The second main regional issue is then that of oil prices. After years of decline and stagnation, because of OPEC and Russian cuts the price is now going up (around 70 $ per barrel), but will this be enough to support the Gulf monarchies and especially Saudi Arabia, where absolutism has usually depended on oil rents and the consequent lack of taxation? Saudi Arabia and the United Arab Emirates will introduce a 5% VAT tax on goods and services, but what will their peoples receive in exchange? A lot might depend on Saudi ability to diversify its economy and switch to newer energy sources (e.g. solar or wind energy, on which the Kingdom is in fact working, also along the lines of the ‘Saudi 2030 Vision’); in 2018 a small fraction (5%) of Saudi Aramco’s shares will be listed on capital markets, a fact which might be a sign of further openings — but it is still early to say. Possible new sanctions on Iran and Venezuela’s persistent crisis might further prop up oil prices, but Saudi Arabia has to rely on its own forces, not on more or less favourable international conjunctures.
The third big issue, despite ISIS’ demise, remains that of terrorism. It is now time to think about a post-ISIS world, to ‘win the peace’. Fundamentalism is still there, fuelled by Wahhabism and other radical ideologies. Even more important, poverty and resentment are still there, in large parts of the Middle East, North and increasingly sub-Saharan Africa. Syria, Palestine, Iraq, the Maghreb countries, Pakistan, Afghanistan, Nigeria, Niger, and so on, have millions of young, disaffected, and fundamentally poor citizens. Better-off Tunisia has for weeks been home to protests; thousands of citizens feel victims of new austerity policies, mainly engineered by the IMF. Millions in the region deserve better political regimes than toxic combinations of neoliberalism and autocracy.

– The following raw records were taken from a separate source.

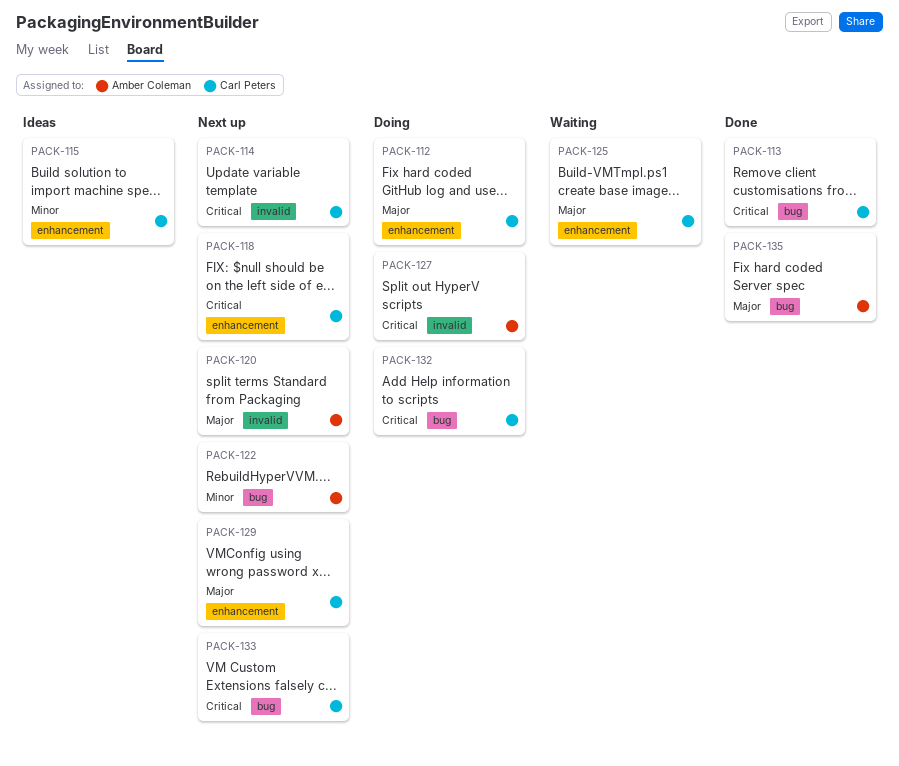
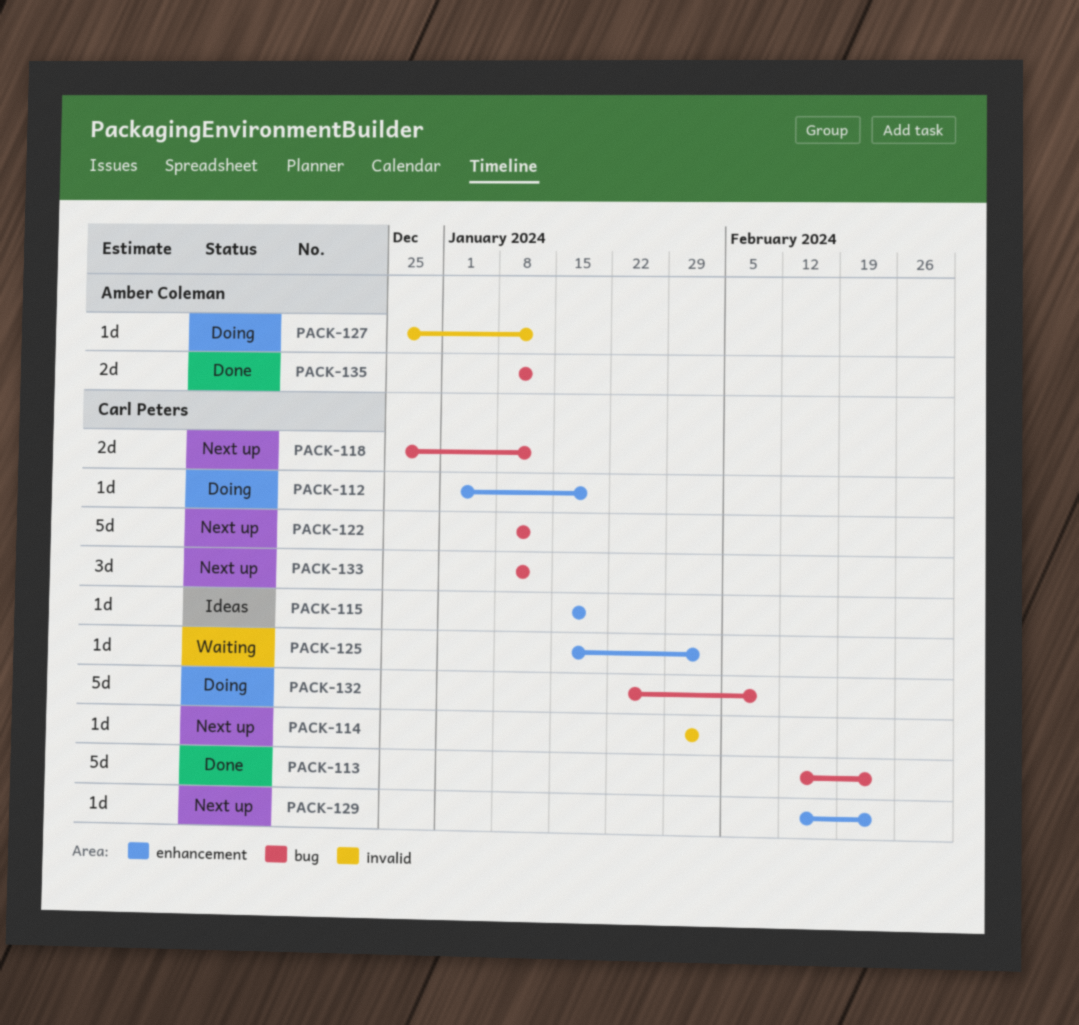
PACK-118, label: enhancement -> bug
PACK-120: present -> none
PACK-122, owner: Amber Coleman -> Carl Peters

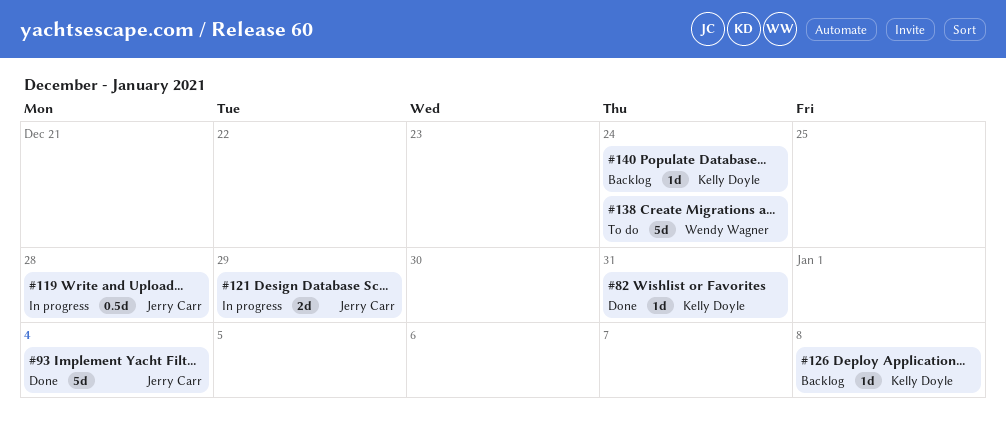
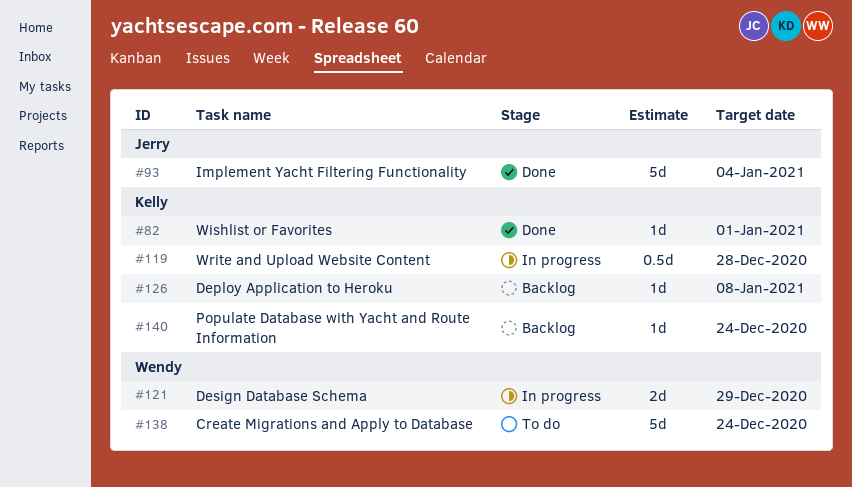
#82, due: Dec 31 -> Jan 1
#119, owner: Jerry Carr -> Kelly Doyle
#121, owner: Jerry Carr -> Wendy Wagner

All in all, a crucial way to stabilise the region and oil prices, win terrorism, and lift people out of economic woes, has to do with some democratisation in the key players, Saudi Arabia and Iran above all. Cosmetics or economic reforms alone won’t work much. Democracy and participation can and should be interpreted differently in different regions; this is true for the Middle East as well; however, some form of inclusion is increasingly necessary; each country will choose the ways it prefers. At the same time, religion cannot and should not be used as an instrument of war. Far more than a Sunni-Shia confrontation, the clash between Saudi Arabia and Iran is about power and economic assets.
The rest of the world has to play a role as well. The USA should probably avoid a one-sidedness by which Saudi Arabia is a key ally and Iran, an enemy. The EU should provide signs of its political existence and have a voice on a region at its doorstep. Russia, China, the Emerging Powers (among them, Indonesia has for instance a vast Muslim population) are all welcome to help stabilise a crucial region for world trade, resources, and security.